(RECORDED INFORMATION begins)

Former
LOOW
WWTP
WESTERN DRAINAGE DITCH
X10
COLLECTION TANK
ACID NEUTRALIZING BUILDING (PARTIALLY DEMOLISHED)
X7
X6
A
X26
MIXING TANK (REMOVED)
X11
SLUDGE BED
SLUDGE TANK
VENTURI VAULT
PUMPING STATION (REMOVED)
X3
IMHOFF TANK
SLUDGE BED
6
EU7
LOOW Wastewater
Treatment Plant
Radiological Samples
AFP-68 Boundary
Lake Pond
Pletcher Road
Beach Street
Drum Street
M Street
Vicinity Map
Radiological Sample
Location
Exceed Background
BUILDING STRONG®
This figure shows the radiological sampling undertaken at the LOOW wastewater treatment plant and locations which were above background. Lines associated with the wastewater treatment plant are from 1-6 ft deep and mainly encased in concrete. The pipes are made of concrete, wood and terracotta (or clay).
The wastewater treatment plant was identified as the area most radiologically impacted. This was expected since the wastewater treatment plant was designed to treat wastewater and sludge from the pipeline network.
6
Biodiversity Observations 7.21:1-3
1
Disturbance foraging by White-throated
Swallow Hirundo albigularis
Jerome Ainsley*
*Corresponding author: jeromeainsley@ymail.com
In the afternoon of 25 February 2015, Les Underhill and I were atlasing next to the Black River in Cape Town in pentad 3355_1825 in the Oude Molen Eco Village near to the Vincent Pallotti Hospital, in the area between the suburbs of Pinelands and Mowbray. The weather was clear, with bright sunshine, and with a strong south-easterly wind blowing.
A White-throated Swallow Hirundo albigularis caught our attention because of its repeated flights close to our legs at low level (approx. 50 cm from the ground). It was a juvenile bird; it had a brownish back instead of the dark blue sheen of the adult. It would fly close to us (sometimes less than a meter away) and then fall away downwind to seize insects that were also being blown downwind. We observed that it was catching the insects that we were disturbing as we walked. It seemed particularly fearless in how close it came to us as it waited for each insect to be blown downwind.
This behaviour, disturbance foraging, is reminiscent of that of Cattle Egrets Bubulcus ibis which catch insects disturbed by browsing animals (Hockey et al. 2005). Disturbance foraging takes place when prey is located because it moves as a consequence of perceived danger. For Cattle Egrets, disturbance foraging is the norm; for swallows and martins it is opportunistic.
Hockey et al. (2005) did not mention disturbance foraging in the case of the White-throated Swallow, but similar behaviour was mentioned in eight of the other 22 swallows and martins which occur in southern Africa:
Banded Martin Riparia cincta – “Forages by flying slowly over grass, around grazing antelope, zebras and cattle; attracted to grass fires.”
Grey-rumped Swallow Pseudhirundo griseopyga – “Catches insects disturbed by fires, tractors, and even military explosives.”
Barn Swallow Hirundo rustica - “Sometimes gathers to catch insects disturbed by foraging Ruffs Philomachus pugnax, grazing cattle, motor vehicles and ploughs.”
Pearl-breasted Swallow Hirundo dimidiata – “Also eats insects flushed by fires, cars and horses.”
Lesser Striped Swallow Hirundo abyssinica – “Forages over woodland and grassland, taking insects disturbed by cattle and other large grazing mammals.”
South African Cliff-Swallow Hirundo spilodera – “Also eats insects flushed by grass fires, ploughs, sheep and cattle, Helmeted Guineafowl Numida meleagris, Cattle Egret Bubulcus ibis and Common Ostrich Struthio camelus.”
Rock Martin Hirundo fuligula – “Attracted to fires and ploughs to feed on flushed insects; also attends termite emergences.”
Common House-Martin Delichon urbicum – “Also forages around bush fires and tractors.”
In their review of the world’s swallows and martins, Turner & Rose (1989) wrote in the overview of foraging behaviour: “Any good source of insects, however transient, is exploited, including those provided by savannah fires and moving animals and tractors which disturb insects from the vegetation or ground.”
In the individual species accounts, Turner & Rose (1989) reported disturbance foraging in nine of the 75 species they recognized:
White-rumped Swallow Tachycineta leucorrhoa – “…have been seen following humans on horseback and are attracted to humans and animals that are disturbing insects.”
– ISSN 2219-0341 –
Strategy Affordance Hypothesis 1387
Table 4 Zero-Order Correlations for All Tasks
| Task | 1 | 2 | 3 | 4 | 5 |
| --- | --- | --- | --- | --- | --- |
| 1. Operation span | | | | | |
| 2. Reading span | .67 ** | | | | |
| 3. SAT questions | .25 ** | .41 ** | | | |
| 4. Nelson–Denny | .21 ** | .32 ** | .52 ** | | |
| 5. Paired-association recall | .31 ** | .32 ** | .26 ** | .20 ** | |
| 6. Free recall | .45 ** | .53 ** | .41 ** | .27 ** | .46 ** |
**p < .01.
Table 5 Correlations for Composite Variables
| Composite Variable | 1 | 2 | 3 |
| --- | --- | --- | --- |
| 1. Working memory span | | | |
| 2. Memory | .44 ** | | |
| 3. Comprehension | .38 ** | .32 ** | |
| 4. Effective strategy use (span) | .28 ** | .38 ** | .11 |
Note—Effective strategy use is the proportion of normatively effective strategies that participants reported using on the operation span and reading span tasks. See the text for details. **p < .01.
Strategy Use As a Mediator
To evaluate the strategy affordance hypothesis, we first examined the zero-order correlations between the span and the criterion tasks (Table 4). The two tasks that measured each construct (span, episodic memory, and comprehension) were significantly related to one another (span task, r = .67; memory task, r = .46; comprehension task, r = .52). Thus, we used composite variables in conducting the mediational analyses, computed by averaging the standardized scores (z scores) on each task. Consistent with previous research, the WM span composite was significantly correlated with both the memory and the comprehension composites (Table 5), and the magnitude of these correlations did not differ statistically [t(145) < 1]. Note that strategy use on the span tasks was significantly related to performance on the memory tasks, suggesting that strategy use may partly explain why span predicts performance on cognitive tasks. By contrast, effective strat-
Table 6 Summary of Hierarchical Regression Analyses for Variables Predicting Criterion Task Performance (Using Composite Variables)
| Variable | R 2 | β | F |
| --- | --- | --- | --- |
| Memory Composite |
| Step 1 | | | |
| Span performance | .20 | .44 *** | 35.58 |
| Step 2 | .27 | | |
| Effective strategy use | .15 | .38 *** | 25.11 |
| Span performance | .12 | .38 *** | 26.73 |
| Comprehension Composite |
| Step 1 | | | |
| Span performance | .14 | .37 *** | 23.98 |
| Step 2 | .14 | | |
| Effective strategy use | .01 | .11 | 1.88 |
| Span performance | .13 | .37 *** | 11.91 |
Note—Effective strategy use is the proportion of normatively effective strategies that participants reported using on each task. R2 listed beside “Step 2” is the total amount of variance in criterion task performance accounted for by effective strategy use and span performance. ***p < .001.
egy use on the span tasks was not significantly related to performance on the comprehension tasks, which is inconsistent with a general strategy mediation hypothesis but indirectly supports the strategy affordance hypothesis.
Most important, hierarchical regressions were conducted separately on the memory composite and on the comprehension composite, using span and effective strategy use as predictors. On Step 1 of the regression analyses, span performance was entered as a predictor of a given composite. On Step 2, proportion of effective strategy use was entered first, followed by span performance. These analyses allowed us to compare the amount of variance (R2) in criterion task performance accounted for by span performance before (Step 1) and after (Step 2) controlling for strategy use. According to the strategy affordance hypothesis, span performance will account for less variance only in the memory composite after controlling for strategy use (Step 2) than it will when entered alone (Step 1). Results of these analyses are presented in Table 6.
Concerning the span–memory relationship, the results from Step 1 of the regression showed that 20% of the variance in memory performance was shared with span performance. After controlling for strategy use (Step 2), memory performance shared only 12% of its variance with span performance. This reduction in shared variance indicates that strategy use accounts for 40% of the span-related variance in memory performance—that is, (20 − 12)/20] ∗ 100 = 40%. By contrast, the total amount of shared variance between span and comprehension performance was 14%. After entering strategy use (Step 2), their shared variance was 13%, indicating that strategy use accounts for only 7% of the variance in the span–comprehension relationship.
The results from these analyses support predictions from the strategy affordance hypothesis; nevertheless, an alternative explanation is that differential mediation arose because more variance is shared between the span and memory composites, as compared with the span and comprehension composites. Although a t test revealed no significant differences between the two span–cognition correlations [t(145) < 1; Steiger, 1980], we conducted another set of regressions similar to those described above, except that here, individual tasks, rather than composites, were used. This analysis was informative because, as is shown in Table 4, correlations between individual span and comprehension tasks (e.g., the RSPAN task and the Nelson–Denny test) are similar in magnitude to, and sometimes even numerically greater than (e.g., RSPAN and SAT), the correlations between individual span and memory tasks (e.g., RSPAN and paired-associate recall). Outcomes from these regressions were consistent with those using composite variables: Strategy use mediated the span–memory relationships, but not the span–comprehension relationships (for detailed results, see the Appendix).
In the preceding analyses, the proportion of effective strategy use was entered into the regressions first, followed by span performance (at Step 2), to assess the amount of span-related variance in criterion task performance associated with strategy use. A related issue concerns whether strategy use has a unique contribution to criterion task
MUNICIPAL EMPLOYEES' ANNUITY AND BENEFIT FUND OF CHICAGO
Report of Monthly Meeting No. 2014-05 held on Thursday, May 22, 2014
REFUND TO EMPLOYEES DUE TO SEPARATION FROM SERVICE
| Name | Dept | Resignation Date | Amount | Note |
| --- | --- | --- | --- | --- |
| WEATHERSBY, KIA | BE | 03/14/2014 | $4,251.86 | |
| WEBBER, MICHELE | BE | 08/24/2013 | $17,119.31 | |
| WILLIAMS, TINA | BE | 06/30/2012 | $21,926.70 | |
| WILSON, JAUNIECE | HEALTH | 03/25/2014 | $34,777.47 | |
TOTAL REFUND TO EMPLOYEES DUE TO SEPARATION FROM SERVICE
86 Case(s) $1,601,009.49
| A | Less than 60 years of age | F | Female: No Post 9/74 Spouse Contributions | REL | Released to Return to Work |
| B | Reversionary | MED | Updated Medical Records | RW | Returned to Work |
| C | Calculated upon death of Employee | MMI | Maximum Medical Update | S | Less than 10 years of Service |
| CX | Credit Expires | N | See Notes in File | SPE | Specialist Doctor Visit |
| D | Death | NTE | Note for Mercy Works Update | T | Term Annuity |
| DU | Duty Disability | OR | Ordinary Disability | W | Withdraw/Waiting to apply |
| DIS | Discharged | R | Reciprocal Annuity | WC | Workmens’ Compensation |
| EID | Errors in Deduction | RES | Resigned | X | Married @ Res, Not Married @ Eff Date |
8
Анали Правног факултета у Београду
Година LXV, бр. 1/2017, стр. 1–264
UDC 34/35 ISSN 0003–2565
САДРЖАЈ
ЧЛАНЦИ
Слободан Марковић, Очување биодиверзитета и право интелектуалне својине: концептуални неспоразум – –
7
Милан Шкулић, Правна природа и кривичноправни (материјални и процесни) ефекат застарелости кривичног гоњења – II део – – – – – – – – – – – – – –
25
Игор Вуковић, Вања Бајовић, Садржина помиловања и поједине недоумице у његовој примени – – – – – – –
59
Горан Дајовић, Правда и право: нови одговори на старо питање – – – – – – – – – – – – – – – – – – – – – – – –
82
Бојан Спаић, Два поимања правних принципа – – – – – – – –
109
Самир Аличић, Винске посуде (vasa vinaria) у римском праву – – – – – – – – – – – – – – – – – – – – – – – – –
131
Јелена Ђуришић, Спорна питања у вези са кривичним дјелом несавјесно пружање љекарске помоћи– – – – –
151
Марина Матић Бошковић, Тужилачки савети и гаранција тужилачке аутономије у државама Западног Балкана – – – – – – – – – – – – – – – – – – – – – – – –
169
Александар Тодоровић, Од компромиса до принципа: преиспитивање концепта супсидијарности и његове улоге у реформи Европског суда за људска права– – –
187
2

(RECORDED INFORMATION ends)

Give back, verbatim, the lines from the top of the entries above through the line containing "BUILDING STRONG®".

Former
LOOW
WWTP
WESTERN DRAINAGE DITCH
X10
COLLECTION TANK
ACID NEUTRALIZING BUILDING (PARTIALLY DEMOLISHED)
X7
X6
A
X26
MIXING TANK (REMOVED)
X11
SLUDGE BED
SLUDGE TANK
VENTURI VAULT
PUMPING STATION (REMOVED)
X3
IMHOFF TANK
SLUDGE BED
6
EU7
LOOW Wastewater
Treatment Plant
Radiological Samples
AFP-68 Boundary
Lake Pond
Pletcher Road
Beach Street
Drum Street
M Street
Vicinity Map
Radiological Sample
Location
Exceed Background
BUILDING STRONG®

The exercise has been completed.